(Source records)
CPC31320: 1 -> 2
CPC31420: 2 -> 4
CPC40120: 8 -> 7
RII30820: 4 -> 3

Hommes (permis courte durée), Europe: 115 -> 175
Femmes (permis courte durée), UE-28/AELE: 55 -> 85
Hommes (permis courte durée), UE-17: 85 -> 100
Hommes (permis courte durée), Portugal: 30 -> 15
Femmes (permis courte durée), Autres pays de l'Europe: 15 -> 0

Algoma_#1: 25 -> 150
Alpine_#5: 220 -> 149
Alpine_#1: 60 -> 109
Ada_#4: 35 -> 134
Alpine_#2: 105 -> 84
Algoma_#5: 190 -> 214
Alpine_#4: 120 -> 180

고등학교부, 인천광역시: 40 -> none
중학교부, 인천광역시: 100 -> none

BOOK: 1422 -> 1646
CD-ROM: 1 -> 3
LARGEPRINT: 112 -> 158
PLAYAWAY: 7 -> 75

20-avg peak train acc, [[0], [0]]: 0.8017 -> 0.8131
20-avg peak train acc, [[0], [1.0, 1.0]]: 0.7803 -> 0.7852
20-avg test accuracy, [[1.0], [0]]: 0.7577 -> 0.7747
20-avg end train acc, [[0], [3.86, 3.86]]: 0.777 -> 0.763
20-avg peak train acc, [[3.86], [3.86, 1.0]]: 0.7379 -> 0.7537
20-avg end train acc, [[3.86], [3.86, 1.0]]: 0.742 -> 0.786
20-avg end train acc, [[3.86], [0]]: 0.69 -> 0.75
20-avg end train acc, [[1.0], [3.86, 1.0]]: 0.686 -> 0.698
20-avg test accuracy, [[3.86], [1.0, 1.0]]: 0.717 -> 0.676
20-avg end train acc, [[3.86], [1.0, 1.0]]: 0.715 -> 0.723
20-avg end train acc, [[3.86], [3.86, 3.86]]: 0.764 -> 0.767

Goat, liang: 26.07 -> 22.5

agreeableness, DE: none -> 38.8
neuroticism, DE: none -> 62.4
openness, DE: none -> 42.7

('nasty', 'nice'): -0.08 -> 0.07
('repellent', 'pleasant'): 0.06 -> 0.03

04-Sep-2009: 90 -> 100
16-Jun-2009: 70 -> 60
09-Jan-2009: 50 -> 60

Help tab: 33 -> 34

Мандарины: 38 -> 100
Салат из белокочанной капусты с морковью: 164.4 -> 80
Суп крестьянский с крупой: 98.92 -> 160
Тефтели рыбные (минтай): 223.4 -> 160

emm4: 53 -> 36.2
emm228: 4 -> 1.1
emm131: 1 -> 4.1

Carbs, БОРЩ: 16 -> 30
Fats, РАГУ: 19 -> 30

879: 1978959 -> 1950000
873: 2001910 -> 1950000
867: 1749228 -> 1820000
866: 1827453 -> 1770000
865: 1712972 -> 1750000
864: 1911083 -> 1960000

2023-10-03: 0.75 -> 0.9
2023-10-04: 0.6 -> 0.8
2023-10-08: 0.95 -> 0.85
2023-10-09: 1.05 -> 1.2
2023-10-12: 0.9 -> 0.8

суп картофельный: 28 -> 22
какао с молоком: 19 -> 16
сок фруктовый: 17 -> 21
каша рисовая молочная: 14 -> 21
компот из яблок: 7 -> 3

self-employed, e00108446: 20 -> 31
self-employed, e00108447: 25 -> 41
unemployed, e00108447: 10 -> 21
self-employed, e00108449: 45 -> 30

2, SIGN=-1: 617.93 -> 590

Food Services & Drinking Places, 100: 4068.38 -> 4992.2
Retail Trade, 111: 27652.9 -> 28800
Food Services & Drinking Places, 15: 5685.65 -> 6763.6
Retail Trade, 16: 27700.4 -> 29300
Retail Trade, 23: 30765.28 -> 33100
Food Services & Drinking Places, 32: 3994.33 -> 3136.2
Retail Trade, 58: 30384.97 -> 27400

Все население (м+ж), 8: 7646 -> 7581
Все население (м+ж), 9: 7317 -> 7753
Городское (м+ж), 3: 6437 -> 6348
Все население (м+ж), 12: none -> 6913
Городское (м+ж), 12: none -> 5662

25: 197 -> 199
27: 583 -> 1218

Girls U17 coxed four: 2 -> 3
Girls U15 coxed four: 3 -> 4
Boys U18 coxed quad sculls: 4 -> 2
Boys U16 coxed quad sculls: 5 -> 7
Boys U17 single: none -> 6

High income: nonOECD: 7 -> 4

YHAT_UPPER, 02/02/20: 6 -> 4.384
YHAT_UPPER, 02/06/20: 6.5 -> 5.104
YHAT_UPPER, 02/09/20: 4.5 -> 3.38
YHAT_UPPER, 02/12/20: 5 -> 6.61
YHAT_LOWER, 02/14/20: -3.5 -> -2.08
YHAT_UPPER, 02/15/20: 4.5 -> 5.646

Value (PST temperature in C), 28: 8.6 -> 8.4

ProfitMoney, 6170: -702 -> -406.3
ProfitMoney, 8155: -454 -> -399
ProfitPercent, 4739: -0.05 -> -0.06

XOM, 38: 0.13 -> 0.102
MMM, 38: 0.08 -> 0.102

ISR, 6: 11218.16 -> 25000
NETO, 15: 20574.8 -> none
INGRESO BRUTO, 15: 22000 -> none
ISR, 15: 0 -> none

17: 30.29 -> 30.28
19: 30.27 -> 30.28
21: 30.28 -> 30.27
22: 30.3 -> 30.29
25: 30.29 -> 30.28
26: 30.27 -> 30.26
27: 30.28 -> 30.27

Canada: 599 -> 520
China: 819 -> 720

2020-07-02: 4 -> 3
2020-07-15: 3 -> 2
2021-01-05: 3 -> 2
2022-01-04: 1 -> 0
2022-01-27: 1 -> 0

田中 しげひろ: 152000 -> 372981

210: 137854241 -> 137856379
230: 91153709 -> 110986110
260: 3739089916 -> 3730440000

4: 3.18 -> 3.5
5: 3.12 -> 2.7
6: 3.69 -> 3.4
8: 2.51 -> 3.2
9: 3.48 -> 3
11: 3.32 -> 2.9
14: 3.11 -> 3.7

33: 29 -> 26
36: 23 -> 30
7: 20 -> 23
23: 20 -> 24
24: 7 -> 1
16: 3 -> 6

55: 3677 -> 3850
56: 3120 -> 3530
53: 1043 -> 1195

# Exercise:
Transcribe each line of the data above, unaltered, from the one where "중학교부, 인천광역시: 100 -> none" appears to the one where "20-avg end train acc, [[3.86], [3.86, 1.0]]: 0.742" appears, inclusive of both.

# Answer space:
중학교부, 인천광역시: 100 -> none

BOOK: 1422 -> 1646
CD-ROM: 1 -> 3
LARGEPRINT: 112 -> 158
PLAYAWAY: 7 -> 75

20-avg peak train acc, [[0], [0]]: 0.8017 -> 0.8131
20-avg peak train acc, [[0], [1.0, 1.0]]: 0.7803 -> 0.7852
20-avg test accuracy, [[1.0], [0]]: 0.7577 -> 0.7747
20-avg end train acc, [[0], [3.86, 3.86]]: 0.777 -> 0.763
20-avg peak train acc, [[3.86], [3.86, 1.0]]: 0.7379 -> 0.7537
20-avg end train acc, [[3.86], [3.86, 1.0]]: 0.742 -> 0.786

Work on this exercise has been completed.